If school leader responses to the Covid-19 crisis were to be equity oriented, focusing on ensuring that no child in their community is left behind, then the Nel Noddings notion of a pedagogy of care can spread education goodwill in ways that could be of benefit to all. One example of this kind of goodwill is when head of department of physical sciences, Leon Roets became involved in the creation of video content for Subjex, a website that supports and prepares grade 12 learners for the matric exams. Although access to the material on the website is offered at a price for affluent learners, a collaborative endeavour with iSchoolAfrica, Tomorrow Trust and the Alexandra Education Committee offered free offline access to the videos to poorer learners. In another instance, a principal of a well-off primary school in Meyerton mentions “illegally” printing material and sharing it at pick-up points at the local shops so that they could support neighbouring schools, ensuring no child would be left behind.

The question then becomes: how do such examples of reaching out and building bridges provide for a much more egalitarian outlook towards the project of equal education for all?
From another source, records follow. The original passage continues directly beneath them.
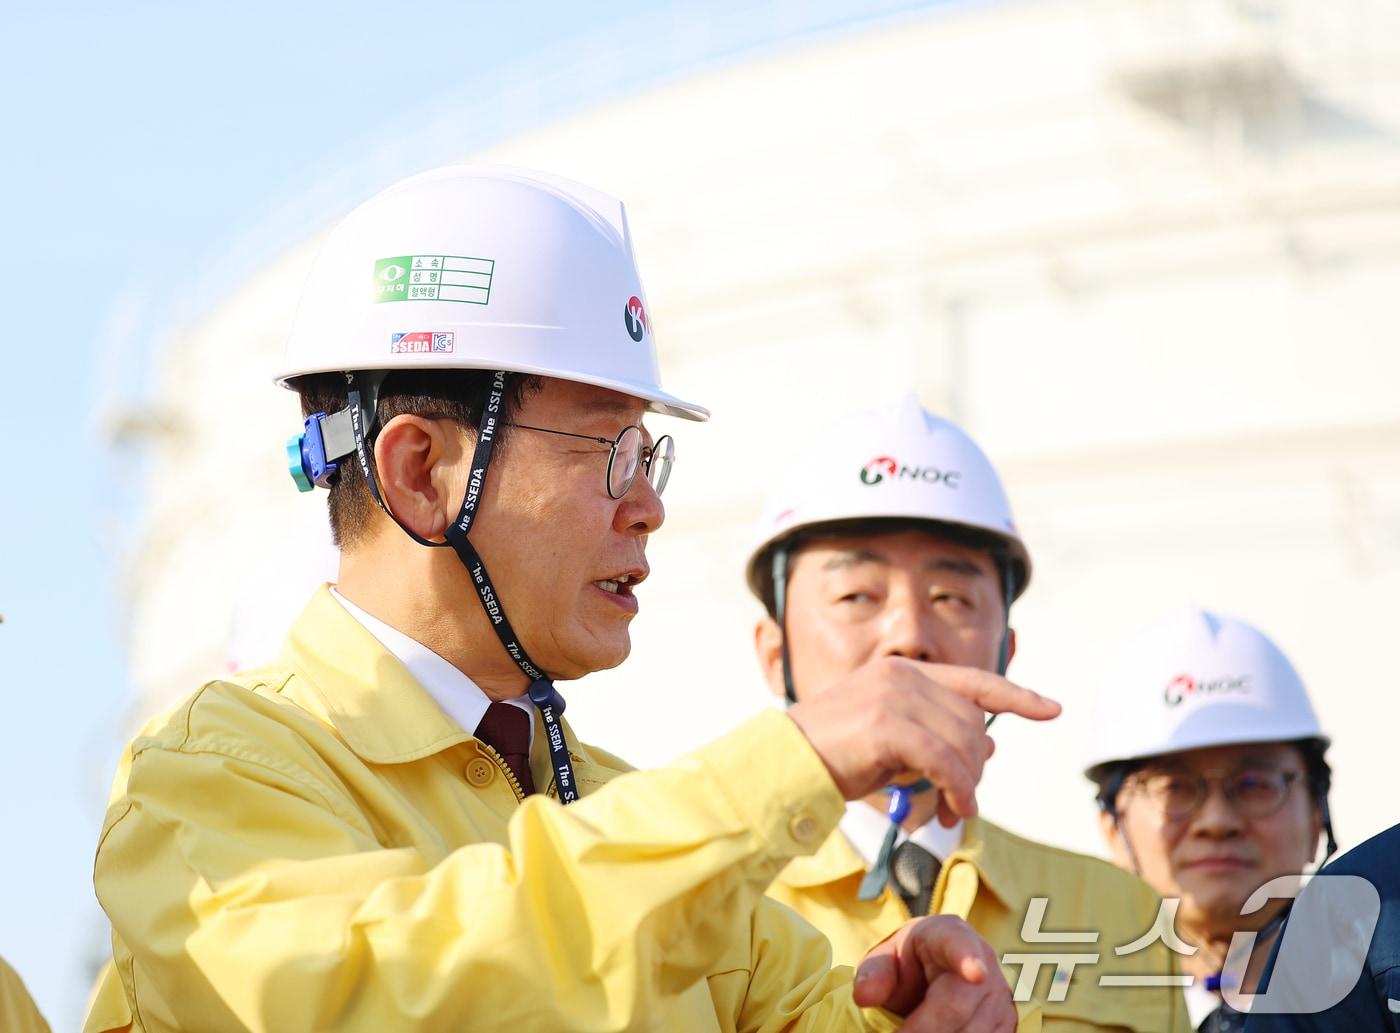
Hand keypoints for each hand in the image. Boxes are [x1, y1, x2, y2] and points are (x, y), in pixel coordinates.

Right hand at [786, 657, 1058, 823]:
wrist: (784, 765)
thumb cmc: (832, 758)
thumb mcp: (890, 741)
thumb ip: (934, 735)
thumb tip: (989, 749)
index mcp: (902, 673)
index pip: (973, 680)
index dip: (1016, 696)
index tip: (1051, 709)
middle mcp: (902, 676)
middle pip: (974, 724)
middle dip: (976, 768)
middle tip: (962, 805)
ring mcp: (895, 697)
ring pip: (965, 744)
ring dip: (968, 785)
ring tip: (954, 812)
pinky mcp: (888, 726)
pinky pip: (947, 762)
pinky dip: (960, 790)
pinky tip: (956, 809)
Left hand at [854, 915, 1014, 1032]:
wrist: (934, 973)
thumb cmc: (908, 964)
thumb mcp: (884, 960)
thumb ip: (873, 974)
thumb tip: (865, 996)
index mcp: (949, 934)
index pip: (958, 944)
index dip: (967, 959)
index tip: (974, 973)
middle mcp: (984, 961)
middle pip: (958, 1006)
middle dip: (924, 1029)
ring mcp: (1000, 995)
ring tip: (910, 1029)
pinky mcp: (1007, 1025)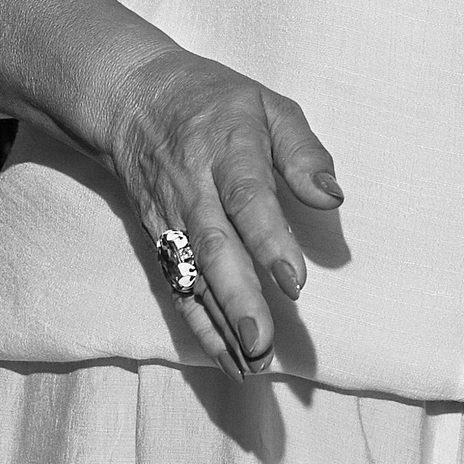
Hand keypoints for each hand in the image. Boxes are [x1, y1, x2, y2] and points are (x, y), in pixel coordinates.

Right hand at [97, 39, 342, 377]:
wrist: (130, 98)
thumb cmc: (213, 100)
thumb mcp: (267, 104)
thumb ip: (302, 150)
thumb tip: (333, 196)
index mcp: (227, 151)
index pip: (247, 198)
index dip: (269, 241)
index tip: (295, 281)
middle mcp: (194, 190)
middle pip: (214, 248)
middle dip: (238, 299)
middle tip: (262, 341)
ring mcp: (171, 219)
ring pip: (193, 277)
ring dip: (220, 325)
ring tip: (253, 364)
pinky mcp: (159, 240)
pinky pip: (178, 288)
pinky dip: (201, 327)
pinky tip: (229, 361)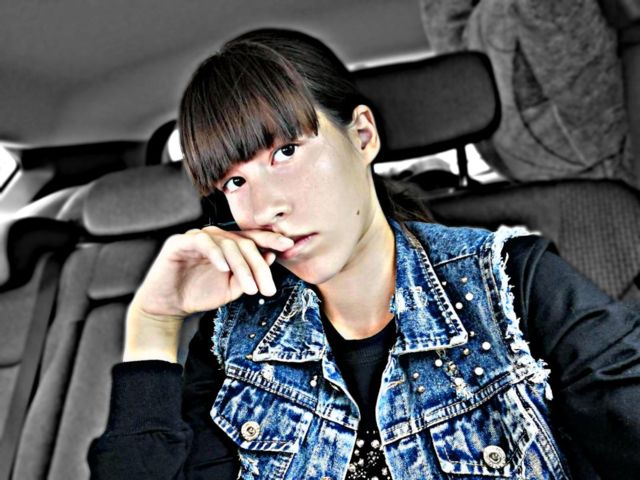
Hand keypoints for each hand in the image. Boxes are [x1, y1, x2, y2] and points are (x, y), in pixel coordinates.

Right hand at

It was Scott McLeod and Shelley Dulsky in their 2021 Frontiers in Education article Resilience, reorientation, and reinvention: School leadership during the early months of the Covid-19 pandemic, who suggest that those school leaders best able to respond to the current crisis are those who have a vision founded on clear values that enable them to empower the wider community (including sister schools) by focusing on a wider “family” engagement so as to ensure no part of the community is isolated or left behind. These leaders also build organisational capacity by seeding and developing a network of empathy, encouragement  and support reminiscent of a caring community. In being equity-oriented, such leaders ensure that no child, not just in their school, but in their wider circle is left behind.

It is heartwarming to note that even where the focus has been on curriculum coverage and education outcomes, that some school leaders with an unshakable moral purpose did their best for children who were most at risk. These gains made during the pandemic for an egalitarian bridge built in support of all learning for all children should not be lost. The ways in which this can be done include zero-rated educational websites, public-private partnerships that can equitably fund technology access and crisis-prepared leaders who can innovatively work together to decrease the polarisation and inequality gaps that might just be the African solution needed for an African problem.